*Job*
All that is needed is each line of the entries holding the word "Enter", copied as it stands.

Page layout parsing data
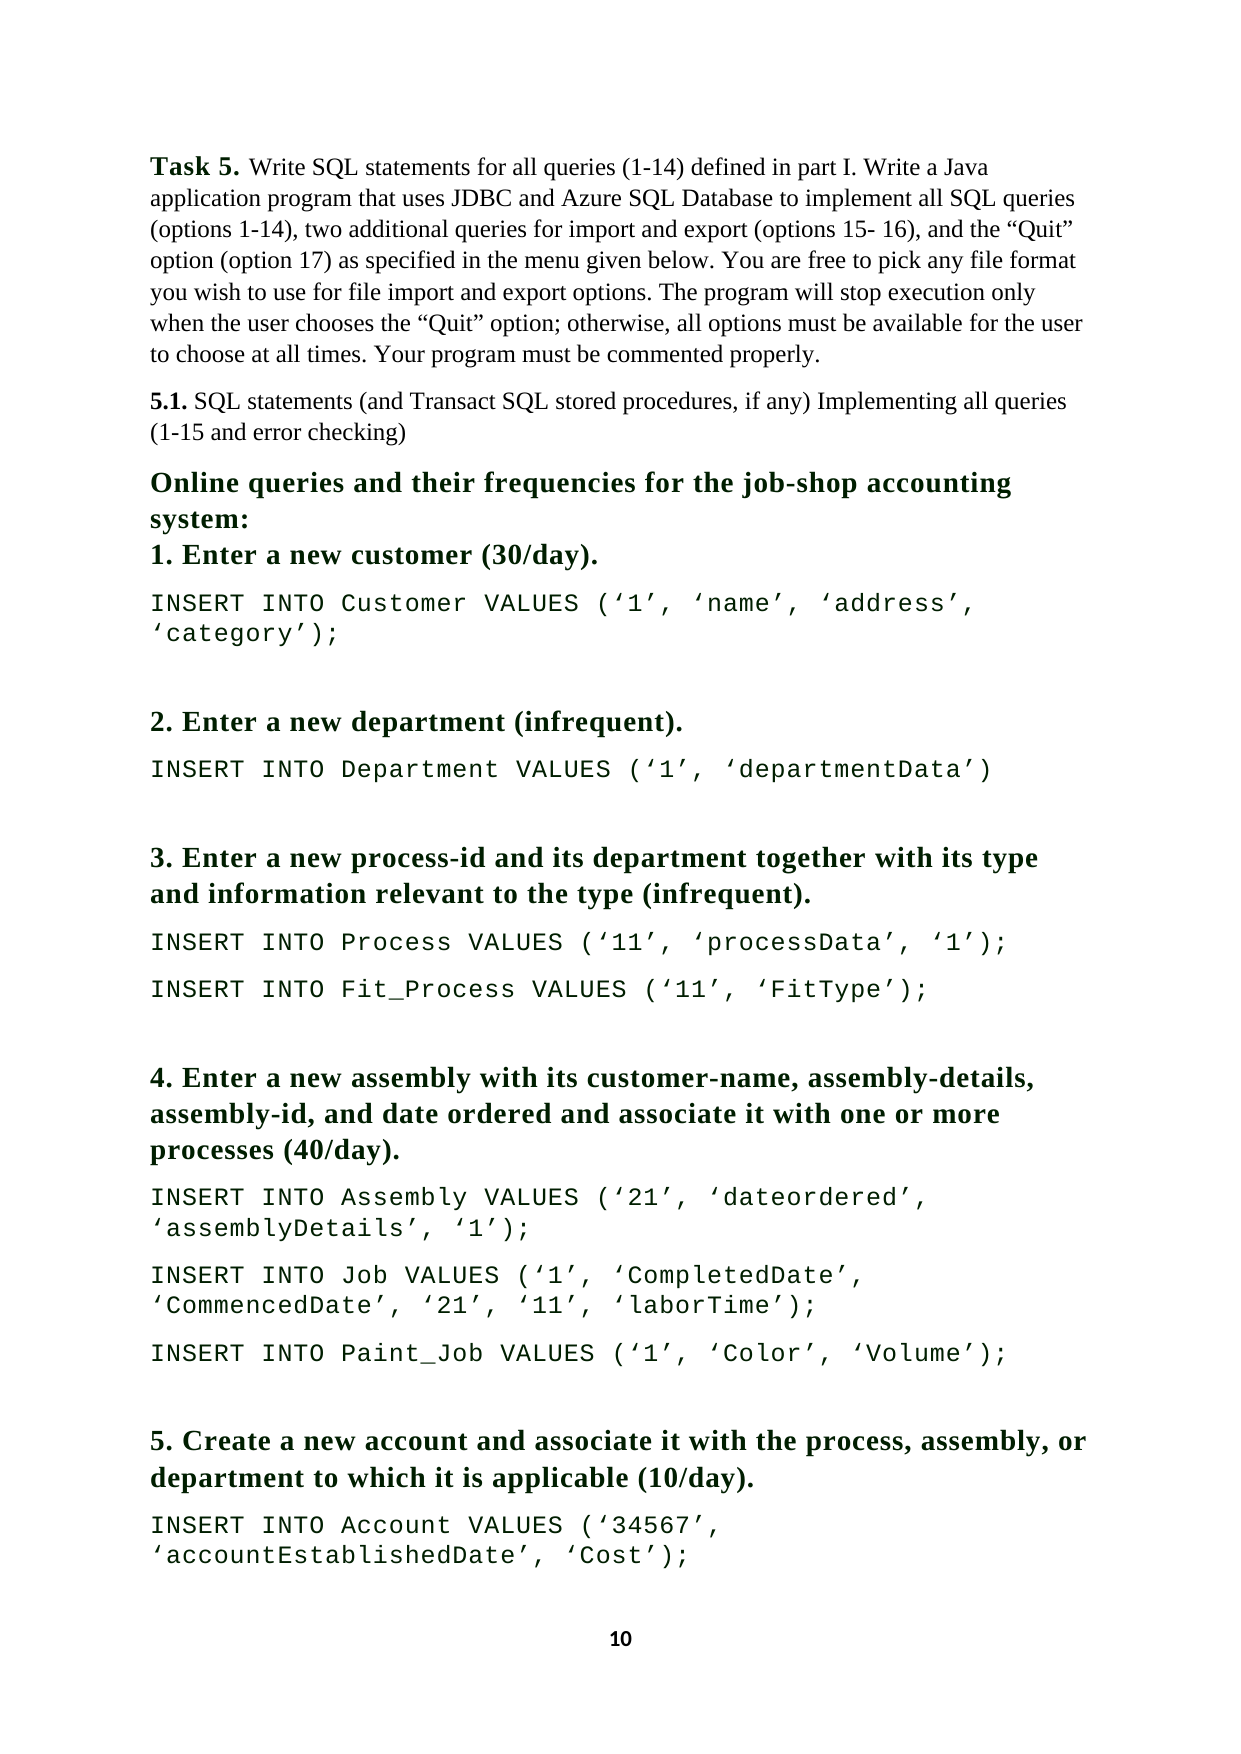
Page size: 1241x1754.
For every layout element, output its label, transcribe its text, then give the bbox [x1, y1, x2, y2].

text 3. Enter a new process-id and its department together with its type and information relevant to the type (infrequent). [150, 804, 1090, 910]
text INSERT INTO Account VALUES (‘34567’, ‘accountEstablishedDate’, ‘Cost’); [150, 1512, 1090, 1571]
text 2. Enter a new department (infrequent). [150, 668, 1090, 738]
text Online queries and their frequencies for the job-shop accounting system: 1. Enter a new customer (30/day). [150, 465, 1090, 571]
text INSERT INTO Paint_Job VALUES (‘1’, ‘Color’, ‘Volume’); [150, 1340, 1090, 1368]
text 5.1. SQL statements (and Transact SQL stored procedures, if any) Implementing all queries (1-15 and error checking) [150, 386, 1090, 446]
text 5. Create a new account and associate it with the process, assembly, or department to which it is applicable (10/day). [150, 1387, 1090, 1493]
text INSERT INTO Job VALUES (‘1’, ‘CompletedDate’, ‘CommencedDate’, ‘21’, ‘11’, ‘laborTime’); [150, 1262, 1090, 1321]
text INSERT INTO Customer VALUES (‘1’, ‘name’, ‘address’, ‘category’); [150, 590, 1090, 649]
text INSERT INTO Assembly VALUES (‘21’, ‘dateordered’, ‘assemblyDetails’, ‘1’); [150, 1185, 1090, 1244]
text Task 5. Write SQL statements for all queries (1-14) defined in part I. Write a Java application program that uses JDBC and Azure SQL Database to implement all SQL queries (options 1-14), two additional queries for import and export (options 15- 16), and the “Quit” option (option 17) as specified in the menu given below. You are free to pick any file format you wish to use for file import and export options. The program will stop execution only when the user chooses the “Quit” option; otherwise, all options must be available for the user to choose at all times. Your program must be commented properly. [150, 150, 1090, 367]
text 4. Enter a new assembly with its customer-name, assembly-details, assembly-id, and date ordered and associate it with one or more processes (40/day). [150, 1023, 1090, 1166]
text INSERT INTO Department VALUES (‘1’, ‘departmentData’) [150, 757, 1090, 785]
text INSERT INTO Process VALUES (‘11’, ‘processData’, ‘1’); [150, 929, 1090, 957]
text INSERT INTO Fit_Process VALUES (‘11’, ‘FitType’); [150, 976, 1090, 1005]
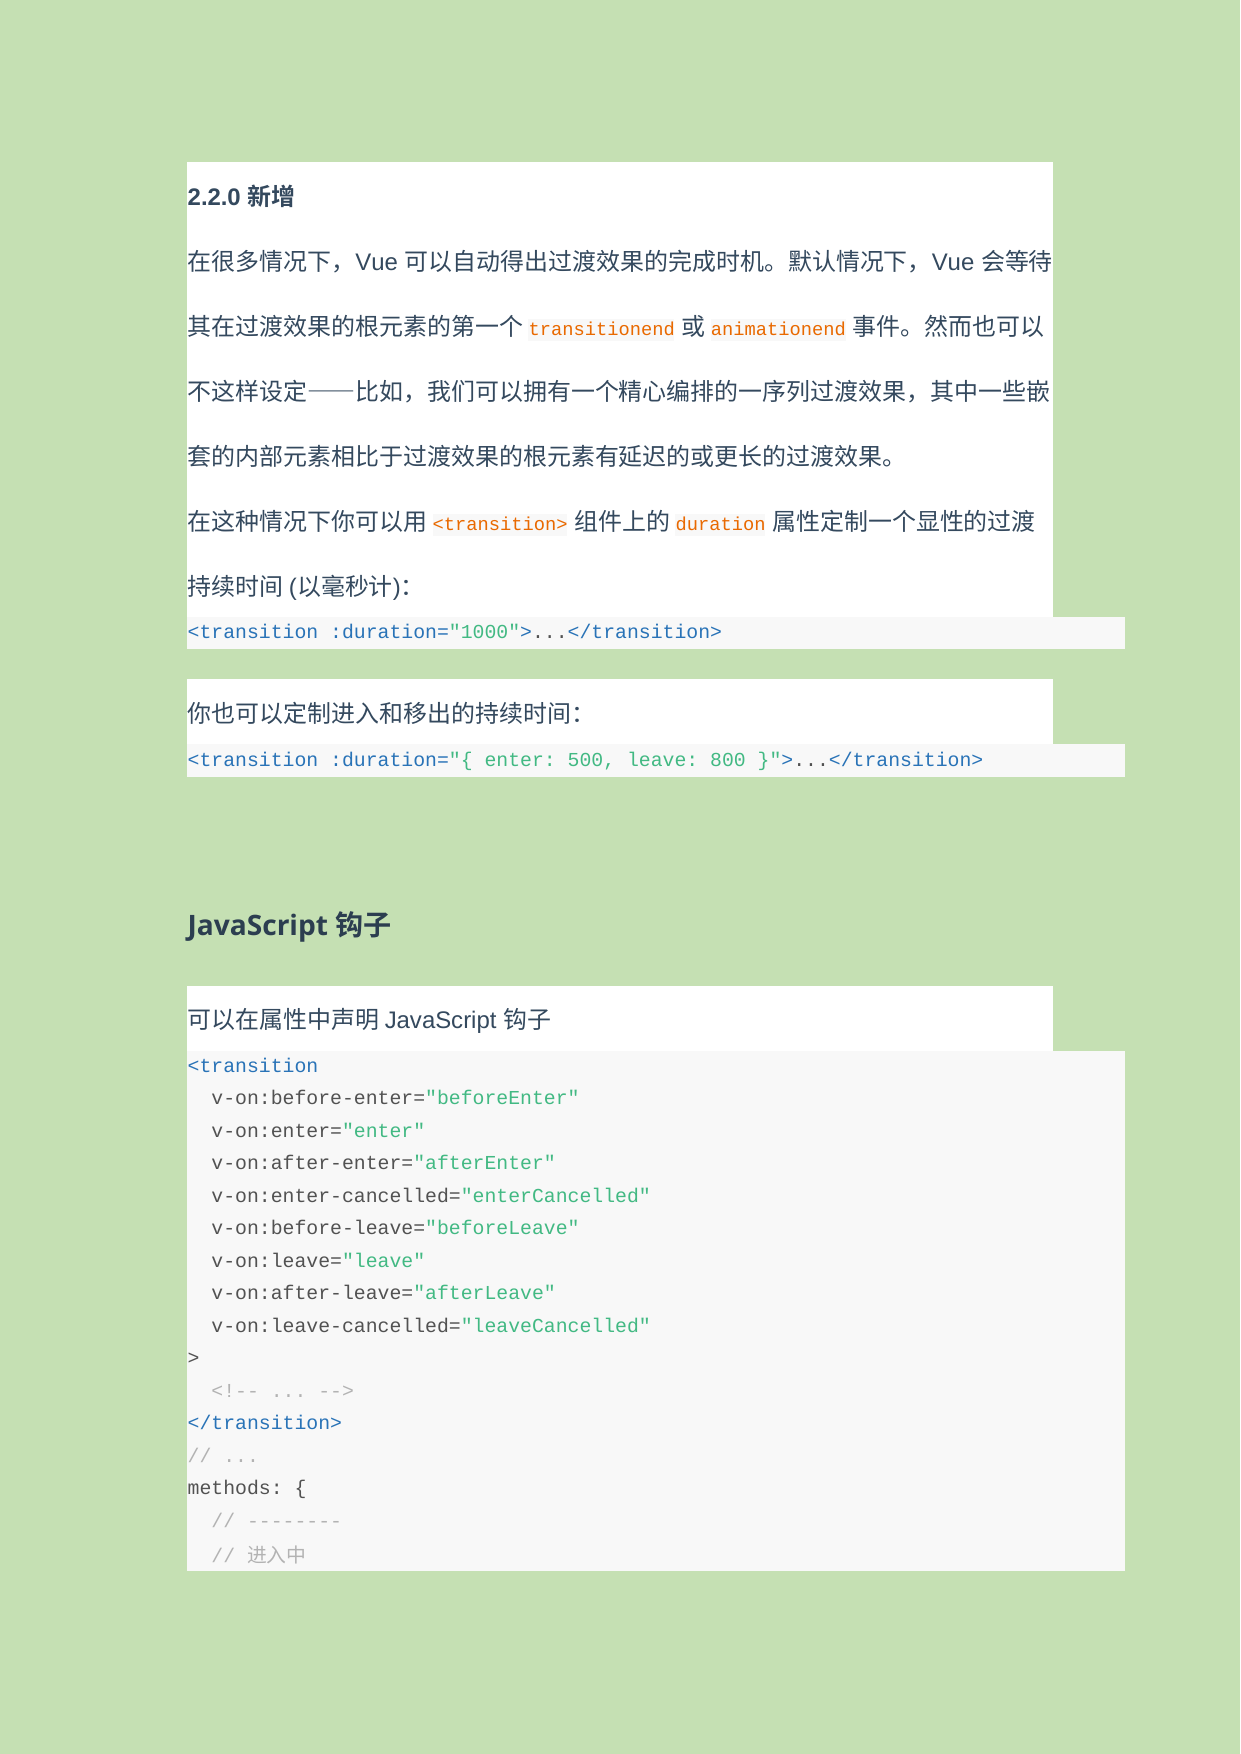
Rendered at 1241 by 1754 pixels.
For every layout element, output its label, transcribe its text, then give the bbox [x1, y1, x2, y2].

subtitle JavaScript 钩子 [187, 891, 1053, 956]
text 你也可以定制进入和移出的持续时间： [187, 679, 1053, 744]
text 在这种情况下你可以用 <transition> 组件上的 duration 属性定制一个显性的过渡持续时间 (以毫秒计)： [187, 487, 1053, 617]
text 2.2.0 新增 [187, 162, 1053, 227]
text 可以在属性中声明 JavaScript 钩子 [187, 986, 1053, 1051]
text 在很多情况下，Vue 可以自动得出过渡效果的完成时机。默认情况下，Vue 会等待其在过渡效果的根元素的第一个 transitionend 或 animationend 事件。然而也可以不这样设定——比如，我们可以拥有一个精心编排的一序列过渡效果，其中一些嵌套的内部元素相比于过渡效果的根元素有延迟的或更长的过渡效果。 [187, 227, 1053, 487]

*Reply*
text 3. Enter a new process-id and its department together with its type and information relevant to the type (infrequent). [150, 804, 1090, 910]
text 2. Enter a new department (infrequent). [150, 668, 1090, 738]
text Online queries and their frequencies for the job-shop accounting system: 1. Enter a new customer (30/day). [150, 465, 1090, 571]
text 4. Enter a new assembly with its customer-name, assembly-details, assembly-id, and date ordered and associate it with one or more processes (40/day). [150, 1023, 1090, 1166]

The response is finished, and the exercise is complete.